Podría pensarse que el valor de una nación se mide por sus líderes. Igualmente, puede determinarse por la calidad de su gente. La dialéctica política ha formulado indicadores que buscan valorar la potencialidad de la sociedad de un país, lo hace considerando el modo de ejercer la democracia y la transparencia de la administración.
Asimismo, podría categorizarse el desarrollo de un país con base en su educación. También en la claridad y efecto de sus políticas públicas o según la creación o innovación de tecnologías y su demanda, respecto del valor de uso y valor de cambio, que pueda detentar en los mercados internacionales.

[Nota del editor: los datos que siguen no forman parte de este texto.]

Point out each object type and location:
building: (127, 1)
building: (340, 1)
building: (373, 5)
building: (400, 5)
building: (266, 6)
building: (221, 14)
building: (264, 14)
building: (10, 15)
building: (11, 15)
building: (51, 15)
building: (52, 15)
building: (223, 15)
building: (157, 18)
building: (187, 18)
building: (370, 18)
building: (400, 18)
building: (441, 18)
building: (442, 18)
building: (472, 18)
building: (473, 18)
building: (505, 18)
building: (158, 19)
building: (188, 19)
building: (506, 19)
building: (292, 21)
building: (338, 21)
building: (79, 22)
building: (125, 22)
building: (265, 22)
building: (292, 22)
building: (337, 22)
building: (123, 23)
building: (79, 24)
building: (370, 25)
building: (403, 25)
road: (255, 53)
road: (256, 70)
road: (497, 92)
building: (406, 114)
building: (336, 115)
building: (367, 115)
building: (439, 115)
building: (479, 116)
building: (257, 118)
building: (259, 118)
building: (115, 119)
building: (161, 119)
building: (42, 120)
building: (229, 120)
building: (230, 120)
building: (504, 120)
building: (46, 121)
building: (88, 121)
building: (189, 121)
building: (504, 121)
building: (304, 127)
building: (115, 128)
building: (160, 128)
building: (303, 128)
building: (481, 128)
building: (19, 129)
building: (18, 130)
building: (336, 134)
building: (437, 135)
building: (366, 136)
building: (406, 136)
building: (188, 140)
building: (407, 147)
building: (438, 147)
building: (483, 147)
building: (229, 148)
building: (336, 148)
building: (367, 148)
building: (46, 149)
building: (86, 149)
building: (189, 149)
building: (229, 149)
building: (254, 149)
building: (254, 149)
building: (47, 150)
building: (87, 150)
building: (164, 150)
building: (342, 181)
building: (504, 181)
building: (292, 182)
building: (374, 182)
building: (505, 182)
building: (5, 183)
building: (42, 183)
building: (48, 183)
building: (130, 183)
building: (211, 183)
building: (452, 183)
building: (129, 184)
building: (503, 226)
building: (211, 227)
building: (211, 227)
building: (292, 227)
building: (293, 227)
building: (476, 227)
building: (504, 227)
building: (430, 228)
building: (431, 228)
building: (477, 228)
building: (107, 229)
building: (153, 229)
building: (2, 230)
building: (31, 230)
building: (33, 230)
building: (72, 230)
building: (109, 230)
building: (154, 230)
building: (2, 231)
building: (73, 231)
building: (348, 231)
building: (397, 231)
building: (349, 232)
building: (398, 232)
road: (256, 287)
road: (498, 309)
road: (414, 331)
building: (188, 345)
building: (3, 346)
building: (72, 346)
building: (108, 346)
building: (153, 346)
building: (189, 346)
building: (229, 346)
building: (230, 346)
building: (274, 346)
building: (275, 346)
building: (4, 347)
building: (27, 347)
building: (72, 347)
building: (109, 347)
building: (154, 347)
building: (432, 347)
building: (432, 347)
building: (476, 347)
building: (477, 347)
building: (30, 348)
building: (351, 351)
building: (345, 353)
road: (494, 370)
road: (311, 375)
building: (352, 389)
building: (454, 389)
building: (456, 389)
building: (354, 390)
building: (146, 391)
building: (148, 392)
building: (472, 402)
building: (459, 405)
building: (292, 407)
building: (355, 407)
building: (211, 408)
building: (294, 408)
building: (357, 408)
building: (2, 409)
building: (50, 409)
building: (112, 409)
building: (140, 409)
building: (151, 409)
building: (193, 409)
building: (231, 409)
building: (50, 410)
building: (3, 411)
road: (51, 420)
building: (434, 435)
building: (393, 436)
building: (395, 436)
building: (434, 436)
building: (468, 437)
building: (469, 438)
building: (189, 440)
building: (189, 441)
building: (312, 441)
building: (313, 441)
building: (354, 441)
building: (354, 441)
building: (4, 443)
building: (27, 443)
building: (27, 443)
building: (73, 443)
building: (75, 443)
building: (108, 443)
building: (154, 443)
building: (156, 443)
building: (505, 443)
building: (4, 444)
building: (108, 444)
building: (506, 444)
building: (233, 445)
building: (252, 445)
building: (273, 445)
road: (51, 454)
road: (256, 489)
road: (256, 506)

En fin, son numerosas las metodologías empleadas para dar cuenta de las capacidades o potencialidades adquiridas o desarrolladas por los estamentos institucionalizados de una sociedad. Sin embargo, alrededor de estas prácticas, persisten algunos problemas. Por ejemplo, poco se atiende a la injerencia del individuo, entendida esta como su contribución en el desarrollo de un país y su rol en los procesos de transformación social, económica o política.
El Popol Vuh como referencia dialéctica
Repasar la lectura del Popol Vuh, relato épico basado en leyendas de la civilización maya-quiché, ubicada en la región actual de la nación guatemalteca, pudiera ser ilustrativa para explicar por qué “pareciera que algunas sociedades vigentes se anquilosaron en estadios precarios del desarrollo humano”.
El Popol Vuh refiere que la creación de la humanidad se resolvió en cuatro períodos: primero, fueron creados los animales de cuatro patas y las aves; segundo, fueron formados los “Hombres de Barro”; tercero, surgieron los “Hombres de Madera”; cuarto y último momento, acá se engendraron los “Hombres de Maíz”, cuya inteligencia les permitía actuar según el desarrollo emocional e intelectual alcanzado.
El problema de vivir entre hombres que apenas llegaron a formarse como “Hombres de Barro” es que se deshacen con la lluvia. Además carecen de capacidades cognitivas a la altura de las exigencias sociales, económicas y políticas a confrontar.
En dicho estado de involución prolifera la indolencia, la indiferencia y la apatía. Ello, en perjuicio del desarrollo que sugiere el crecimiento y el progreso como factores que articulan relaciones de cooperación, motivación y perseverancia en tanto se consideran fundamentos primarios de valores como la libertad, la justicia y la dignidad.
En la sociedad del barro germina la cultura del no-esfuerzo en la cual es común conformarse con las migajas obtenidas a cambio de doblar la cerviz ante el llamado del populismo demagógico. También se alimenta de la pobreza como condición que limita y restringe el esfuerzo.
En el centro de dicho problema se explica la mediocridad que incita una educación que condiciona al hombre a conformarse con un conocimiento sesgado del saber. Es por eso que el autoritarismo, disfrazado de socialismo del siglo XXI, siempre ha procurado tener sometidos a hombres de flácida constitución, los “Hombres de barro”. Ellos son a quienes se puede dominar y engañar con narrativas inconsistentes en toda su extensión, intención y dirección. ¿O acaso aquella frase harta conocida de que “ser rico es malo” no está alineada con la cultura del no-esfuerzo?